• _Records provided_
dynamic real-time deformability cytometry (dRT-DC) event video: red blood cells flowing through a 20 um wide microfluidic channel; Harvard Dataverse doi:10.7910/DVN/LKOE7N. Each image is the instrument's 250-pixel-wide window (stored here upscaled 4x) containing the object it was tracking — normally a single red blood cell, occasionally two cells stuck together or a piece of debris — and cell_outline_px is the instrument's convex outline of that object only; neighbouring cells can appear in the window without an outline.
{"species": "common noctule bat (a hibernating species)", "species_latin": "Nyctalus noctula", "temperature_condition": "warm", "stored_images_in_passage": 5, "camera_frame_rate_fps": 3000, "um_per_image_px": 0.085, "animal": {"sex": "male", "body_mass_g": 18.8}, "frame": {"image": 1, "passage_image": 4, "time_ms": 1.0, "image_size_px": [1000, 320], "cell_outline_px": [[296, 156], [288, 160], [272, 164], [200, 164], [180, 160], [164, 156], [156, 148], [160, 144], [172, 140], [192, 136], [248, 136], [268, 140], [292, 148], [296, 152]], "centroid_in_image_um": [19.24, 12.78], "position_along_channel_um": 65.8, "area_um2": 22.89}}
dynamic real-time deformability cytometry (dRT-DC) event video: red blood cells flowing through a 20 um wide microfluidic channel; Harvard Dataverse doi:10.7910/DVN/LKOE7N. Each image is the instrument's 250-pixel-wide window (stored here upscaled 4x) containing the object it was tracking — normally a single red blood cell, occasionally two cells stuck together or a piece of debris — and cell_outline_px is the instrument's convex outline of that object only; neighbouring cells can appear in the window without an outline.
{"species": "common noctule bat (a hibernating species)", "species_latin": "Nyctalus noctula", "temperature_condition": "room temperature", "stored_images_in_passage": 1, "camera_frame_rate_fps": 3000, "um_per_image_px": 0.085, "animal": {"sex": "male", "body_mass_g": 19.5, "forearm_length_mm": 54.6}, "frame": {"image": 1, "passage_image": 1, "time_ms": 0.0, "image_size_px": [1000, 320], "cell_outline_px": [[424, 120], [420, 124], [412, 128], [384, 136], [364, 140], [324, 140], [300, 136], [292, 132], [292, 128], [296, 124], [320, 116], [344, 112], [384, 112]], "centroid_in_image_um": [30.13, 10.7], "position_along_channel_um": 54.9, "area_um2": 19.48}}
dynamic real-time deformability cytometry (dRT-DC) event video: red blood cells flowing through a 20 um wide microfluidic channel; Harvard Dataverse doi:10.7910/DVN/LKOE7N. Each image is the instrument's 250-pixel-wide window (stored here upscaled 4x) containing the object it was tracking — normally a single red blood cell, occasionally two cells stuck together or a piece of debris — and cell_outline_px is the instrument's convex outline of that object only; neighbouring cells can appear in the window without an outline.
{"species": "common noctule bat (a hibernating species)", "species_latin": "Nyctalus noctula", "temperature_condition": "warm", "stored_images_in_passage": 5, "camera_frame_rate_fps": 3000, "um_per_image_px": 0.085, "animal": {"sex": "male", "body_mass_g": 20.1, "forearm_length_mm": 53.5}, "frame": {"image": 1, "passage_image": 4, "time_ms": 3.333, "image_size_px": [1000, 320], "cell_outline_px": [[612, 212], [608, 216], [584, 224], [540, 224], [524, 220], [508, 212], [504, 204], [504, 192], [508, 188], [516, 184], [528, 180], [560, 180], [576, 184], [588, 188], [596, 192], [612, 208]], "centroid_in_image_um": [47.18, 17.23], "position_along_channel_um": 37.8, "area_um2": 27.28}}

• _Directions_
Set down every line of the listing above again, exactly as given.

• _Response to this task_
dynamic real-time deformability cytometry (dRT-DC) event video: red blood cells flowing through a 20 um wide microfluidic channel; Harvard Dataverse doi:10.7910/DVN/LKOE7N. Each image is the instrument's 250-pixel-wide window (stored here upscaled 4x) containing the object it was tracking — normally a single red blood cell, occasionally two cells stuck together or a piece of debris — and cell_outline_px is the instrument's convex outline of that object only; neighbouring cells can appear in the window without an outline.
{"species": "common noctule bat (a hibernating species)", "species_latin": "Nyctalus noctula", "temperature_condition": "warm", "stored_images_in_passage": 5, "camera_frame_rate_fps": 3000, "um_per_image_px": 0.085, "animal": {"sex": "male", "body_mass_g": 18.8}, "frame": {"image": 1, "passage_image": 4, "time_ms": 1.0, "image_size_px": [1000, 320], "cell_outline_px": [[296, 156], [288, 160], [272, 164], [200, 164], [180, 160], [164, 156], [156, 148], [160, 144], [172, 140], [192, 136], [248, 136], [268, 140], [292, 148], [296, 152]], "centroid_in_image_um": [19.24, 12.78], "position_along_channel_um": 65.8, "area_um2": 22.89}}
dynamic real-time deformability cytometry (dRT-DC) event video: red blood cells flowing through a 20 um wide microfluidic channel; Harvard Dataverse doi:10.7910/DVN/LKOE7N. Each image is the instrument's 250-pixel-wide window (stored here upscaled 4x) containing the object it was tracking — normally a single red blood cell, occasionally two cells stuck together or a piece of debris — and cell_outline_px is the instrument's convex outline of that object only; neighbouring cells can appear in the window without an outline.
{"species": "common noctule bat (a hibernating species)", "species_latin": "Nyctalus noctula", "temperature_condition": "room temperature", "stored_images_in_passage": 1, "camera_frame_rate_fps": 3000, "um_per_image_px": 0.085, "animal": {"sex": "male", "body_mass_g": 19.5, "forearm_length_mm": 54.6}, "frame": {"image": 1, "passage_image": 1, "time_ms": 0.0, "image_size_px": [1000, 320], "cell_outline_px": [[424, 120], [420, 124], [412, 128], [384, 136], [364, 140], [324, 140], [300, 136], [292, 132], [292, 128], [296, 124], [320, 116], [344, 112], [384, 112]], "centroid_in_image_um": [30.13, 10.7], "position_along_channel_um": 54.9, "area_um2": 19.48}}
dynamic real-time deformability cytometry (dRT-DC) event video: red blood cells flowing through a 20 um wide microfluidic channel; Harvard Dataverse doi:10.7910/DVN/LKOE7N. Each image is the instrument's 250-pixel-wide window (stored here upscaled 4x) containing the object it was tracking — normally a single red blood cell, occasionally two cells stuck together or a piece of debris — and cell_outline_px is the instrument's convex outline of that object only; neighbouring cells can appear in the window without an outline.
{"species": "common noctule bat (a hibernating species)", "species_latin": "Nyctalus noctula", "temperature_condition": "warm", "stored_images_in_passage": 5, "camera_frame_rate_fps": 3000, "um_per_image_px": 0.085, "animal": {"sex": "male", "body_mass_g": 20.1, "forearm_length_mm": 53.5}, "frame": {"image": 1, "passage_image": 4, "time_ms": 3.333, "image_size_px": [1000, 320], "cell_outline_px": [[612, 212], [608, 216], [584, 224], [540, 224], [524, 220], [508, 212], [504, 204], [504, 192], [508, 188], [516, 184], [528, 180], [560, 180], [576, 184], [588, 188], [596, 192], [612, 208]], "centroid_in_image_um": [47.18, 17.23], "position_along_channel_um": 37.8, "area_um2": 27.28}}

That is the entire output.